Work item: Write out unchanged the lines from the line with "built by bikers for…" up to and including the line with "Estimasi Harga Paket".
:::::
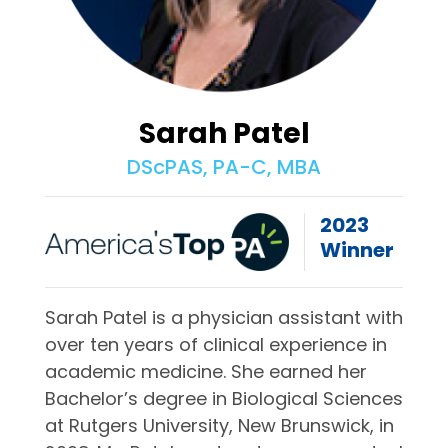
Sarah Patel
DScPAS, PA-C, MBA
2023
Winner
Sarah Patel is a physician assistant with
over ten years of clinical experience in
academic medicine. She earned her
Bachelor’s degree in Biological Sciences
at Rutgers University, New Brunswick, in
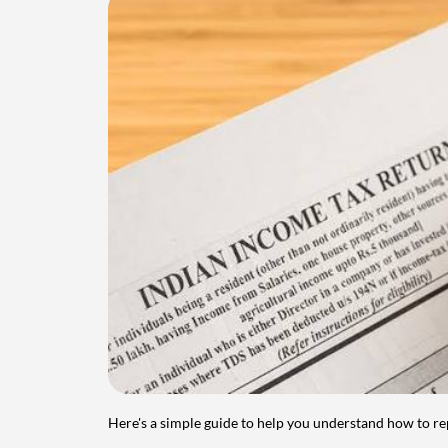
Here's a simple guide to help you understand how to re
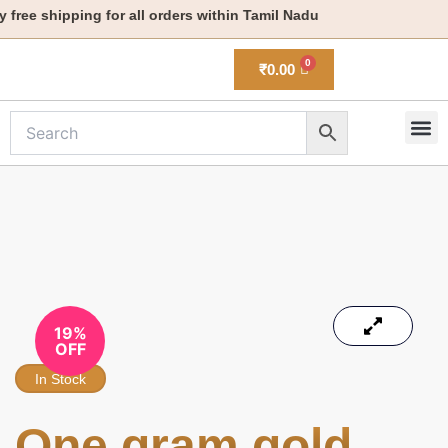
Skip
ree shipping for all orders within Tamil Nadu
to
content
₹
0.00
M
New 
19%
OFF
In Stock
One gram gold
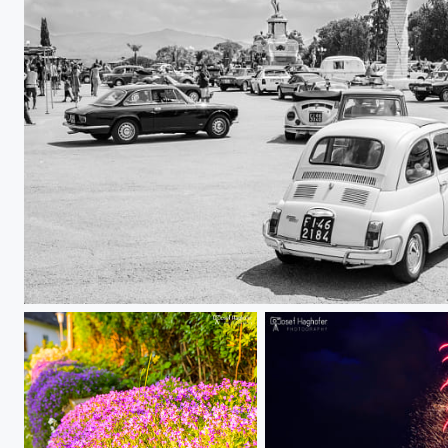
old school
:::::
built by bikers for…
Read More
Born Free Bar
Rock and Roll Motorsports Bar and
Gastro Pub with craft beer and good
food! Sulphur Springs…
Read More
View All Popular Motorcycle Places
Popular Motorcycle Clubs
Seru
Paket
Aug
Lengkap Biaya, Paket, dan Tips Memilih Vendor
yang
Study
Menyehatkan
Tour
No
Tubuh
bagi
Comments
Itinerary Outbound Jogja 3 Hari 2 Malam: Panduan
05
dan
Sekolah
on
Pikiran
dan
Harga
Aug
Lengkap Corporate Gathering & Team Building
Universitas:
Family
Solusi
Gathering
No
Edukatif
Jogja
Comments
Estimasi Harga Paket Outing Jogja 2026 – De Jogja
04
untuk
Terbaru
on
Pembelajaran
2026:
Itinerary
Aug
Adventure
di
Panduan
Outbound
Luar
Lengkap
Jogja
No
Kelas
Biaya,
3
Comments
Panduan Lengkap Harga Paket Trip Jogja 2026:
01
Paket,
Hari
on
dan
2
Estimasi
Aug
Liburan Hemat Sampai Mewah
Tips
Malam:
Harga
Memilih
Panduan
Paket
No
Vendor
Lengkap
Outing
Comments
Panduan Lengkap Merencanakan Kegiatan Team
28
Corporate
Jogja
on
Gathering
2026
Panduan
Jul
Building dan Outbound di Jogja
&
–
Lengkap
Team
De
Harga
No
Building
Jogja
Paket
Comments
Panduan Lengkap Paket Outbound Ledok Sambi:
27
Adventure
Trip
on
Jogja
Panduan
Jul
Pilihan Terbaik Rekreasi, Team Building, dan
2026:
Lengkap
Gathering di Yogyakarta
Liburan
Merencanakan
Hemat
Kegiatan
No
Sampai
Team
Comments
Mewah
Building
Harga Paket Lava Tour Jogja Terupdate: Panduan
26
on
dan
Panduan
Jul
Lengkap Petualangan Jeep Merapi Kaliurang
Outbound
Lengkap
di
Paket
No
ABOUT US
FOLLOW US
:::::
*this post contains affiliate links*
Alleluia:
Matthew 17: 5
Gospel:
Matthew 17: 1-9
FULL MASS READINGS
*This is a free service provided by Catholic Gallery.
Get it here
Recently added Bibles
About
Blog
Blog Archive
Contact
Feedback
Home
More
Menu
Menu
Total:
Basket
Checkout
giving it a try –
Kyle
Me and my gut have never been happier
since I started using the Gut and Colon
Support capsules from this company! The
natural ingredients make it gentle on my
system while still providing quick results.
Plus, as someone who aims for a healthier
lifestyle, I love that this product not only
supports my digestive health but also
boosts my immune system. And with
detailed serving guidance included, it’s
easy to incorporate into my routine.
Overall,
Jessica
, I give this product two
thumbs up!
:::::
Completed exercise:
built by bikers for…
Read More
Born Free Bar
Rock and Roll Motorsports Bar and
Gastro Pub with craft beer and good
food! Sulphur Springs…
Read More
View All Popular Motorcycle Places
Popular Motorcycle Clubs
Seru
Paket
Aug
Lengkap Biaya, Paket, dan Tips Memilih Vendor
yang
Study
Menyehatkan
Tour
No
Tubuh
bagi
Comments
Itinerary Outbound Jogja 3 Hari 2 Malam: Panduan
05
dan
Sekolah
on
Pikiran
dan
Harga
Aug
Lengkap Corporate Gathering & Team Building
Universitas:
Family
Solusi
Gathering
No
Edukatif
Jogja
Comments
Estimasi Harga Paket Outing Jogja 2026 – De Jogja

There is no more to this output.